--- Data below Enclosed Below ---

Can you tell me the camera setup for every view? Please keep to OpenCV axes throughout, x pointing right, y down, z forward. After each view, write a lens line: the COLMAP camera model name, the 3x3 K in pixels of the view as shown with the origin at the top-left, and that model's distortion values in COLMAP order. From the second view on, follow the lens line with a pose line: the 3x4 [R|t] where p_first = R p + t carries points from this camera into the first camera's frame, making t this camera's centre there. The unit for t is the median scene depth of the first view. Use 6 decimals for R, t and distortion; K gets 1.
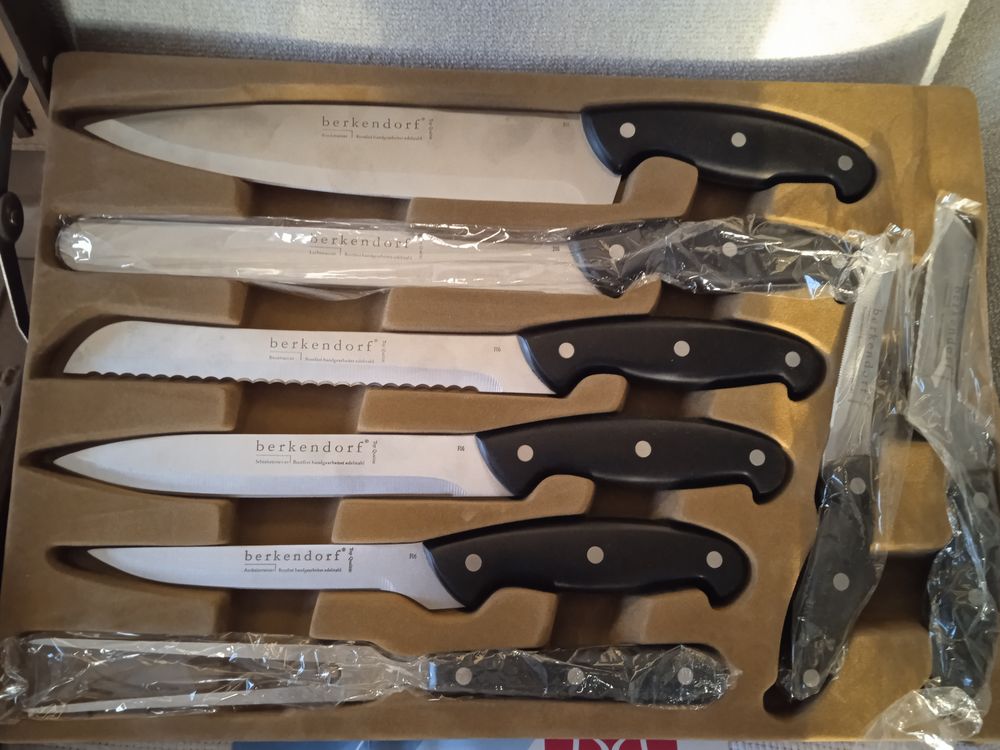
lens RADIAL K [[837.3, 0, 500.0], [0, 837.3, 375.0], [0, 0, 1]] dist [0.033844, -0.040812]
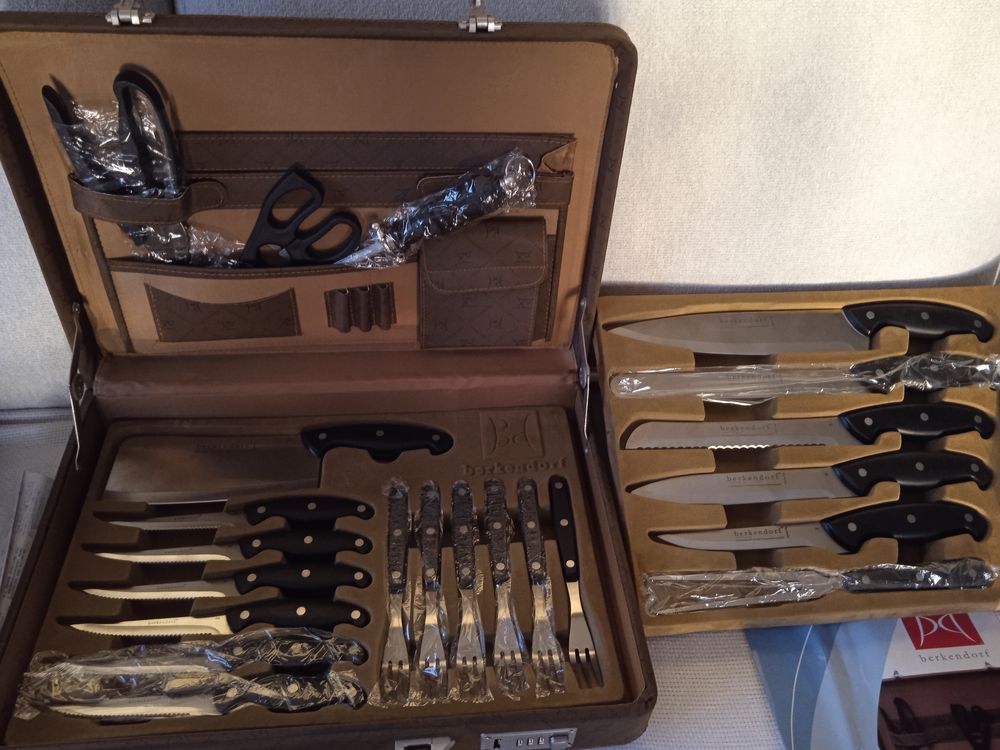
lens RADIAL K [[837.3, 0, 500.0], [0, 837.3, 375.0], [0, 0, 1]] dist [0.033844, -0.040812]
pose [[0.996035, -0.068177, 0.057144, -0.887846], [0.080422, 0.964680, -0.250847, 0.291152], [-0.038024, 0.254449, 0.966338, -0.908016]]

--- End of Enclosed Data below ---

Assignment:
Please output all of the data above as a numbered list, leaving out blank lines and the pictures.

Output:
1. Can you tell me the camera setup for every view? Please keep to OpenCV axes throughout, x pointing right, y down, z forward. After each view, write a lens line: the COLMAP camera model name, the 3x3 K in pixels of the view as shown with the origin at the top-left, and that model's distortion values in COLMAP order. From the second view on, follow the lens line with a pose line: the 3x4 [R|t] where p_first = R p + t carries points from this camera into the first camera's frame, making t this camera's centre there. The unit for t is the median scene depth of the first view. Use 6 decimals for R, t and distortion; K gets 1.
2. lens RADIAL K [[837.3, 0, 500.0], [0, 837.3, 375.0], [0, 0, 1]] dist [0.033844, -0.040812]
3. lens RADIAL K [[837.3, 0, 500.0], [0, 837.3, 375.0], [0, 0, 1]] dist [0.033844, -0.040812]
4. pose [[0.996035, -0.068177, 0.057144, -0.887846], [0.080422, 0.964680, -0.250847, 0.291152], [-0.038024, 0.254449, 0.966338, -0.908016]]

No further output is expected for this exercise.